TO DO
Exactly as written, set down every entry once more.

DATA PROVIDED
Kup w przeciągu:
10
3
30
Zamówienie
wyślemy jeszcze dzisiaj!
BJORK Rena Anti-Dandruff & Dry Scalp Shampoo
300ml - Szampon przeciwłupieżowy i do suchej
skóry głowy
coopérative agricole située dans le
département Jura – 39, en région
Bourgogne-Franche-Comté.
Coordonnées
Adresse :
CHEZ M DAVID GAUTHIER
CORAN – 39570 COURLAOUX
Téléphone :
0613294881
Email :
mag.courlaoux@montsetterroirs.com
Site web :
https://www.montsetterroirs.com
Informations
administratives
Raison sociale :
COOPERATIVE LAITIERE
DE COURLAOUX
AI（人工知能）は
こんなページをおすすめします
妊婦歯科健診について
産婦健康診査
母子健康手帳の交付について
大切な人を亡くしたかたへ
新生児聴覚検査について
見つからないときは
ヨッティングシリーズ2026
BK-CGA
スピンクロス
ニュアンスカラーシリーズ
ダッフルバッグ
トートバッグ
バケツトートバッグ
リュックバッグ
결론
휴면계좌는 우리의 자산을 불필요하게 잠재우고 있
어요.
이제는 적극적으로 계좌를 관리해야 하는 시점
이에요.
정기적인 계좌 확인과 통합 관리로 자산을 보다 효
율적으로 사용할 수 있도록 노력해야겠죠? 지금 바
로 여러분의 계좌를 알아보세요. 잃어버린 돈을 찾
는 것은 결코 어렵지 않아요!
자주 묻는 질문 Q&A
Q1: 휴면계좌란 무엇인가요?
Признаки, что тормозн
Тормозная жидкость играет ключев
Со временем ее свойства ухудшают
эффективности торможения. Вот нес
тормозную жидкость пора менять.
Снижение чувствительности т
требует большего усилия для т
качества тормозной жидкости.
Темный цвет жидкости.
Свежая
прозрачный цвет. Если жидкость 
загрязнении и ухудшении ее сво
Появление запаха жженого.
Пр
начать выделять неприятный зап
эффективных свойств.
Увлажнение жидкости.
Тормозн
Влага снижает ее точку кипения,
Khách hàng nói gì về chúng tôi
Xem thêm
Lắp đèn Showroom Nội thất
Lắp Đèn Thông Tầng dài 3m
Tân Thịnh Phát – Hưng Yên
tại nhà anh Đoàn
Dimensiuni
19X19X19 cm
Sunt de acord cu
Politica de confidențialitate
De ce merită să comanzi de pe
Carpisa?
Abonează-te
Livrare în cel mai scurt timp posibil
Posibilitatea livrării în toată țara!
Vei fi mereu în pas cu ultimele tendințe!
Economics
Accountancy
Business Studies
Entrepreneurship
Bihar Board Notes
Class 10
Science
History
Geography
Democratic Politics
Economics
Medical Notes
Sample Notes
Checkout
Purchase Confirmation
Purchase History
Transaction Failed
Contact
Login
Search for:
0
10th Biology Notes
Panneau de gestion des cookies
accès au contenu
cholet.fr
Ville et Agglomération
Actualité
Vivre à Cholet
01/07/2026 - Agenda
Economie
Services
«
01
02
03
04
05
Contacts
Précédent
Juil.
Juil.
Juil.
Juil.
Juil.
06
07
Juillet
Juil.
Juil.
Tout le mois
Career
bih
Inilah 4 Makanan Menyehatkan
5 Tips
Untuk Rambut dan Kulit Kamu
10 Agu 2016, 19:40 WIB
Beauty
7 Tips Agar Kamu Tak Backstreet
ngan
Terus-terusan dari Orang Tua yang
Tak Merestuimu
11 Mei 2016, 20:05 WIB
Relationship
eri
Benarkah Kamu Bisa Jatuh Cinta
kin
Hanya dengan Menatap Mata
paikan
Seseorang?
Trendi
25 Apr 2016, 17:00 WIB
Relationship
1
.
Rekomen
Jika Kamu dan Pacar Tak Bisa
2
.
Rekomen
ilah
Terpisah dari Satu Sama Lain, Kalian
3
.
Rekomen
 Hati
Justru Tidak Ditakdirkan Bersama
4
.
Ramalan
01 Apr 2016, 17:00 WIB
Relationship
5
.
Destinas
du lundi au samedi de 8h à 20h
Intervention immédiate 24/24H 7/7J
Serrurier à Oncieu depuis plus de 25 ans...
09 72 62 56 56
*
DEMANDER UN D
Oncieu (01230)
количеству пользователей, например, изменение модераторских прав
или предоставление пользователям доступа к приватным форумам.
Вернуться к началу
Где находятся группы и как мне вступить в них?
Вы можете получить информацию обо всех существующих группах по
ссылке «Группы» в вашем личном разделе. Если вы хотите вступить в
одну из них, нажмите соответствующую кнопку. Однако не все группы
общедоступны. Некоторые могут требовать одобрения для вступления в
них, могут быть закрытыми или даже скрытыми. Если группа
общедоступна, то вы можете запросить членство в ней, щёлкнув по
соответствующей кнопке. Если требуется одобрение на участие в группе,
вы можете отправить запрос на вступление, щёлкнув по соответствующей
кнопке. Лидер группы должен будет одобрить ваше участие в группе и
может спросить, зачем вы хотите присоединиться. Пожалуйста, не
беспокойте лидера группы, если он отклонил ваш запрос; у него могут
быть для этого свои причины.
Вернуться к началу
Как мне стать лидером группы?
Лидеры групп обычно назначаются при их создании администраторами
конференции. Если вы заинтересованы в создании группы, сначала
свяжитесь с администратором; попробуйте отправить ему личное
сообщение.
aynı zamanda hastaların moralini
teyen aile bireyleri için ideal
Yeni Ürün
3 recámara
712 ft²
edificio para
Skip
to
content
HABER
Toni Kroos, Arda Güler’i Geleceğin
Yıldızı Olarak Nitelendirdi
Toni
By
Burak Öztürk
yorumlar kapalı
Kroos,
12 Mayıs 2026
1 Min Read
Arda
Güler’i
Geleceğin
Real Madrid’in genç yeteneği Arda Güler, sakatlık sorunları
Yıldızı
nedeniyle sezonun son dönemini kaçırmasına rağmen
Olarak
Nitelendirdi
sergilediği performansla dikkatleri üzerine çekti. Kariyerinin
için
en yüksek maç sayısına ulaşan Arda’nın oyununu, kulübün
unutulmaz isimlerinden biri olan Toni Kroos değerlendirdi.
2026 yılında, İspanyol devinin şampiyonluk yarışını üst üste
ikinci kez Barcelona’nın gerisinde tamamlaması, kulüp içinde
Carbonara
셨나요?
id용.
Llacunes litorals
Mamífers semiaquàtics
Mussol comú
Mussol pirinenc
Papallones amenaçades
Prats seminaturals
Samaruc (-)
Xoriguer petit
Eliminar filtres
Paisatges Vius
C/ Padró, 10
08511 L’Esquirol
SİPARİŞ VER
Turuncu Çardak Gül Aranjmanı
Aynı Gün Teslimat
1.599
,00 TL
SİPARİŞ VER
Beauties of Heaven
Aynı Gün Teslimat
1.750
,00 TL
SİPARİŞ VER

RESULT BELOW
Kup w przeciągu:
10
3
30
Zamówienie
wyślemy jeszcze dzisiaj!
BJORK Rena Anti-Dandruff & Dry Scalp Shampoo
300ml - Szampon przeciwłupieżowy i do suchej
skóry głowy
coopérative agricole située dans le
département Jura – 39, en région
Bourgogne-Franche-Comté.
Coordonnées
Adresse :
CHEZ M DAVID GAUTHIER
CORAN – 39570 COURLAOUX
Téléphone :
0613294881
Email :
mag.courlaoux@montsetterroirs.com
Site web :
https://www.montsetterroirs.com
Informations
administratives
Raison sociale :
COOPERATIVE LAITIERE
DE COURLAOUX
AI（人工知能）は
こんなページをおすすめします
妊婦歯科健診について
産婦健康診査
母子健康手帳の交付について
大切な人を亡くしたかたへ
新生児聴覚検査について
見つからないときは
ヨッティングシリーズ2026
BK-CGA
スピンクロス
ニュアンスカラーシリーズ
ダッフルバッグ
トートバッグ
バケツトートバッグ
リュックバッグ
결론
휴면계좌는 우리의 자산을 불필요하게 잠재우고 있
어요.
이제는 적극적으로 계좌를 관리해야 하는 시점
이에요.
정기적인 계좌 확인과 통합 관리로 자산을 보다 효
율적으로 사용할 수 있도록 노력해야겠죠? 지금 바
로 여러분의 계좌를 알아보세요. 잃어버린 돈을 찾
는 것은 결코 어렵지 않아요!
자주 묻는 질문 Q&A
Q1: 휴면계좌란 무엇인가요?
Признаки, что тормозн
Тормозная жидкость играет ключев
Со временем ее свойства ухудшают
эффективности торможения. Вот нес
тормозную жидкость пора менять.
Снижение чувствительности т
требует большего усилия для т
качества тормозной жидкости.
Темный цвет жидкости.
Свежая
прозрачный цвет. Если жидкость 
загрязнении и ухудшении ее сво
Появление запаха жженого.
Пр
начать выделять неприятный зап
эффективных свойств.
Увлажнение жидкости.
Тормозн
Влага снижает ее точку кипения,
Khách hàng nói gì về chúng tôi
Xem thêm
Lắp đèn Showroom Nội thất
Lắp Đèn Thông Tầng dài 3m
Tân Thịnh Phát – Hưng Yên
tại nhà anh Đoàn
Dimensiuni
19X19X19 cm
Sunt de acord cu
Politica de confidențialitate
De ce merită să comanzi de pe
Carpisa?
Abonează-te
Livrare în cel mai scurt timp posibil
Posibilitatea livrării în toată țara!
Vei fi mereu în pas cu ultimele tendințe!
Economics
Accountancy
Business Studies
Entrepreneurship
Bihar Board Notes
Class 10
Science
History
Geography
Democratic Politics
Economics
Medical Notes
Sample Notes
Checkout
Purchase Confirmation
Purchase History
Transaction Failed
Contact
Login
Search for:
0
10th Biology Notes
Panneau de gestion des cookies
accès au contenu
cholet.fr
Ville et Agglomération
Actualité
Vivre à Cholet
01/07/2026 - Agenda
Economie
Services
«
01
02
03
04
05
Contacts
Précédent
Juil.
Juil.
Juil.
Juil.
Juil.
06
07
Juillet
Juil.
Juil.
Tout le mois
Career
bih
Inilah 4 Makanan Menyehatkan
5 Tips
Untuk Rambut dan Kulit Kamu
10 Agu 2016, 19:40 WIB
Beauty
7 Tips Agar Kamu Tak Backstreet
ngan
Terus-terusan dari Orang Tua yang
Tak Merestuimu
11 Mei 2016, 20:05 WIB
Relationship
eri
Benarkah Kamu Bisa Jatuh Cinta
kin
Hanya dengan Menatap Mata
paikan
Seseorang?
Trendi
25 Apr 2016, 17:00 WIB
Relationship
1
.
Rekomen
Jika Kamu dan Pacar Tak Bisa
2
.
Rekomen
ilah
Terpisah dari Satu Sama Lain, Kalian
3
.
Rekomen
 Hati
Justru Tidak Ditakdirkan Bersama
4
.
Ramalan
01 Apr 2016, 17:00 WIB
Relationship
5
.
Destinas
du lundi au samedi de 8h à 20h
Intervention immédiate 24/24H 7/7J
Serrurier à Oncieu depuis plus de 25 ans...
09 72 62 56 56
*
DEMANDER UN D
Oncieu (01230)
количеству пользователей, например, изменение модераторских прав
или предоставление пользователям доступа к приватным форумам.
Вернуться к началу
Где находятся группы и как мне вступить в них?
Вы можете получить информацию обо всех существующих группах по
ссылке «Группы» в вашем личном разделе. Если вы хотите вступить в
одну из них, нажмите соответствующую кнопку. Однако не все группы
общедоступны. Некоторые могут требовать одобрения для вступления в
них, могут быть закрытыми или даже скрытыми. Если группа
общедоступна, то вы можете запросить членство в ней, щёлкнув по
соответствующей кнопке. Если требуется одобрение на участие в группе,
вы можете отправить запрос на вступление, щёлкнув по соответствующей
кнопке. Лидер группы должен будет одобрить ваше участие в группе и
может спросить, зачем вы хотите присоединиться. Пожалуйста, не
беспокойте лидера группы, если он отклонил ваш запрос; у него могут
быть для этого свои причины.
Вернуться к началу
Как мне стать лидером группы?
Лидеры групп обычно назначаются при их создании администраторами
конференции. Если вы заинтересованы в создании группы, сначала
свяжитесь с администратором; попробуйте отправить ему личное
сообщение.
aynı zamanda hastaların moralini
teyen aile bireyleri için ideal
Yeni Ürün
3 recámara
712 ft²
edificio para
Skip
to
content
HABER
Toni Kroos, Arda Güler’i Geleceğin
Yıldızı Olarak Nitelendirdi
Toni
By
Burak Öztürk
yorumlar kapalı
Kroos,
12 Mayıs 2026
1 Min Read
Arda
Güler’i
Geleceğin
Real Madrid’in genç yeteneği Arda Güler, sakatlık sorunları
Yıldızı
nedeniyle sezonun son dönemini kaçırmasına rağmen
Olarak
Nitelendirdi
sergilediği performansla dikkatleri üzerine çekti. Kariyerinin
için
en yüksek maç sayısına ulaşan Arda’nın oyununu, kulübün
unutulmaz isimlerinden biri olan Toni Kroos değerlendirdi.
2026 yılında, İspanyol devinin şampiyonluk yarışını üst üste
ikinci kez Barcelona’nın gerisinde tamamlaması, kulüp içinde
Carbonara
셨나요?
id용.
Llacunes litorals
Mamífers semiaquàtics
Mussol comú
Mussol pirinenc
Papallones amenaçades
Prats seminaturals
Samaruc (-)
Xoriguer petit
Eliminar filtres
Paisatges Vius
C/ Padró, 10
08511 L’Esquirol
SİPARİŞ VER
Turuncu Çardak Gül Aranjmanı
Aynı Gün Teslimat
1.599
,00 TL
SİPARİŞ VER
Beauties of Heaven
Aynı Gün Teslimat
1.750
,00 TL
SİPARİŞ VER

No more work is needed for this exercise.